Gas is being pumped into a spherical balloon

Solution:

Let r be the radius and V be the volume of the balloon at time t.

It is given that, $\frac{d V}{d t}=30 \mathrm{~cm}^{3} / \mathrm{min}$

Now,

Volume of the spherical balloon, $V=\frac{4}{3} \pi r^{3}$

$V=\frac{4}{3} \pi r^{3}$

Differentiating both sides with respect to $t$, we get

$\frac{d V}{d t}=\frac{d}{d t}\left(\frac{4}{3} \pi r^{3}\right)$

$\Rightarrow \frac{d V}{d t}=\frac{4}{3} \pi \times 3 r^{2} \frac{d r}{d t}$

$\Rightarrow \frac{d V}{d t}=4 \pi r^{2} \frac{d r}{d t}$

When $r=15 \mathrm{~cm}$ and $\frac{d V}{d t}=30 \mathrm{~cm}^{3} / \mathrm{min}$, we get

$30=4 \pi \times(15)^{2} \frac{d r}{d t}$

$\Rightarrow \frac{d r}{d t}=\frac{30}{4 \pi \times(15)^{2}}$

 

$\Rightarrow \frac{d r}{d t}=\frac{1}{30 \pi} \mathrm{cm} / \mathrm{min}$

Thus, the radius of the balloon is increasing at the rate of $\frac{1}{30 \pi} \mathrm{cm} / \mathrm{min}$.
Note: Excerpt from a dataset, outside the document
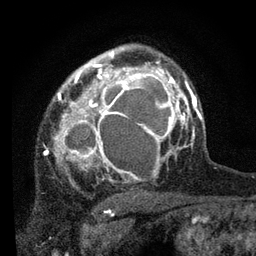
Breast MRI, one axial slice. Slice 55 of 80 in the series (ordered by position). Cropped to one breast. Dynamic contrast-enhanced series, time point 2 of 7 at this slice position (early post-contrast). 3 T. TE 2.2 ms, TR 5.4 ms. 256 × 256 image matrix, field of view 150 × 150 mm. Female patient.
Outlined on this slice (semi-automatic segmentation, software-assisted and operator-edited):
- enhancing-tissue mask used for the functional tumour volume (all voxels passing the contrast-enhancement thresholds inside the analysis volume; usually the tumour): bounding box <47,56,178,184> (left, top, right, bottom; pixels)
Gas is being pumped into a spherical balloon at the rate of $30 \mathrm{~cm}^{3} / \mathrm{min}$. The rate at which the radius increases when it reaches the value $15 \mathrm{~cm}$, is $\frac{1}{30 \pi} \mathrm{cm} / \mathrm{min}$